What you should do >>
Present every line of the data as a Markdown table with two columns, Row and Line, numbering the rows in order and leaving out any blank lines.

━━━━━ Information provided

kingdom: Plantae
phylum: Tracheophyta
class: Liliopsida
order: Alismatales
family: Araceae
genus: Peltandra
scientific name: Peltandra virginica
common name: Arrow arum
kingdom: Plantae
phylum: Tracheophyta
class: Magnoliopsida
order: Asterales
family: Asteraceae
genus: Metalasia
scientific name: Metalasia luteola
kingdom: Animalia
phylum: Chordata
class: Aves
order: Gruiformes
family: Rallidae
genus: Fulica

━━━━━━━━━━

Task result >>
| Row | Line |
|---|---|
| 1 | kingdom: Plantae |
| 2 | phylum: Tracheophyta |
| 3 | class: Liliopsida |
| 4 | order: Alismatales |
| 5 | family: Araceae |
| 6 | genus: Peltandra |
| 7 | scientific name: Peltandra virginica |
| 8 | common name: Arrow arum |
| 9 | kingdom: Plantae |
| 10 | phylum: Tracheophyta |
| 11 | class: Magnoliopsida |
| 12 | order: Asterales |
| 13 | family: Asteraceae |
| 14 | genus: Metalasia |
| 15 | scientific name: Metalasia luteola |
| 16 | kingdom: Animalia |
| 17 | phylum: Chordata |
| 18 | class: Aves |
| 19 | order: Gruiformes |
| 20 | family: Rallidae |
| 21 | genus: Fulica |